Rated PG-13 for sports action violence, sexual content and language

Stars: Robert De Niro, Sylvester Stallone, Kevin Hart, Kim Basinger, Alan Arkin

This high-concept contrivance that pits retirement-age Rocky against Raging Bull in the ring, is actually a lot of fun, thanks to the willingness of its two stars to take a few shots at themselves as well as each other. De Niro and Stallone are aging boxers The Kid and The Razor (a colossal jerk à la “Raging Bull” and a big sweet lug à la “Rocky”), who get another shot at a grudge match that failed to happen 30 years earlier. Arkin is a major plus (as usual) as The Razor’s even older trainer.


★★★ ½

Rated R for sequences of strong sexual content, graphic nudity, drug use and language, and some violence

Stars: Leonardo DiCaprio, Jonah Hill, Matthew McConaughey, Margot Robbie

Having celebrated art and artists in his previous movie, “Hugo,” Martin Scorsese turns his attention in “The Wolf of Wall Street” to the creative criminal, the hustling, con-artistry and hand-over-fist money-grabbing that makes Oliver Stone’s “Wall Street” pale in terms of pure, unadulterated greed. DiCaprio is impressive as stockbroker Jordan Belfort, who rocketed to spectacular wealth in the 1990s before going to prison for securities fraud and money laundering — and had a lot of despicable, uncomfortably infectious fun doing it.


★★★ ½

Rated R for pervasive language, some sexual content and brief violence

Stars: Christian Bale, Amy Adams, Bradley Cooper, Jennifer Lawrence

Everyone’s conning everyone else in “American Hustle” (with varying degrees of ruthlessness), yet no one’s really competent to handle the increasingly out-of-control high-stakes scam they’re involved in. Which is what makes director David O. Russell’s follow-up to “Silver Linings Playbook” simultaneously harrowing, hilarious and surprisingly heartfelt. Loosely based on the ABSCAM scandal of the 1970s, “Hustle” features Bale as a low-level New York con man forced, along with his former-stripper partner/paramour (Adams), to help a loose-cannon FBI agent (Cooper) entrap and bribe federal legislators.


Not reviewed

Rated PG-13 for crude and sexual content, drug use, language and comic violence

Stars: Will Ferrell, Steve Carell, Paul Rudd, Christina Applegate

San Diego’s top TV newsman (Ferrell) moves to New York in the ’80s join the first 24-hour news channel. Adam McKay (“Talledega Nights”) returns to direct the sequel to his 2004 hit.
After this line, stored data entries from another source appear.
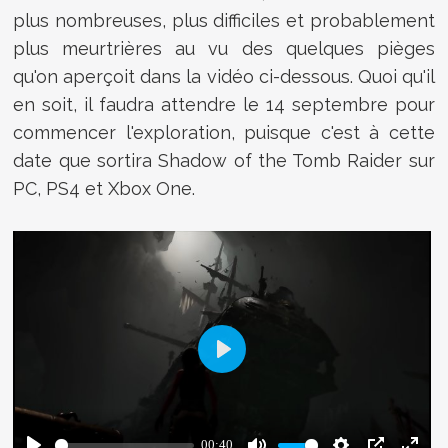
plus nombreuses, plus difficiles et probablement
plus meurtrières au vu des quelques pièges
qu'on aperçoit dans la vidéo ci-dessous. Quoi qu'il
en soit, il faudra attendre le 14 septembre pour
commencer l'exploration, puisque c'est à cette
date que sortira Shadow of the Tomb Raider sur
PC, PS4 et Xbox One.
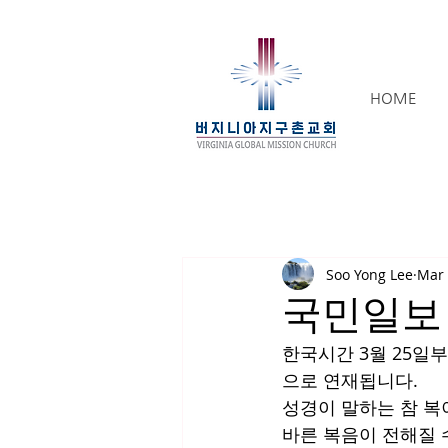
HOME
Soo Yong Lee
Mar 
국민일보
한국시간 3월 25일
으로 연재됩니다. 
성경이 말하는 참 복
바른 복음이 전해질 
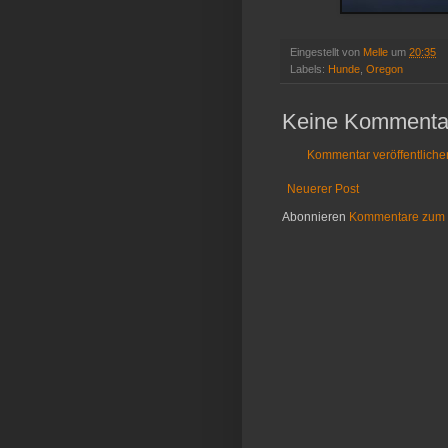
Eingestellt von
Melle
um
20:35
Labels:
Hunde
,
Oregon
Keine Kommenta
Kommentar veröffentliche
Neuerer Post
Abonnieren
Kommentare zum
Rated PG-13 for extended sequences of fantasy action violence, and frightening images

Stars: Martin Freeman, Benedict Cumberbatch, Ian McKellen, Cate Blanchett

Though it’s moderately bad news that the padding is more obvious in the second installment of director Peter Jackson’s nine-hour adaptation of Tolkien’s 300-page book, there’s good news as well. The best is that “Desolation of Smaug” is every bit as spectacular as the high points of part one — and even the peak moments of Jackson’s purely wonderful “Lord of the Rings.” Some might question whether it was necessary for Jackson and company to invent a tormented love triangle between a dwarf heartthrob (Aidan Turner), a female elf warrior (Evangeline Lilly) and the elf archer Legolas (Orlando Bloom, who’s been recruited from “LOTR”), but never mind. Things heat up nicely when the titular fire-breathing dragon finally gets into the act.


★★★ ½

Rated PG-13 for thematic elements including some unsettling images

Stars: Emma Thompson, Tom Hanks, Colin Farrell, Paul Giamatti

Walt Disney (Hanks) attempts to convince the extremely reluctant author P.L. Travers (Thompson) to let him make a movie adaptation of “Mary Poppins.” John Lee Hancock (“The Blind Side”) directed the drama.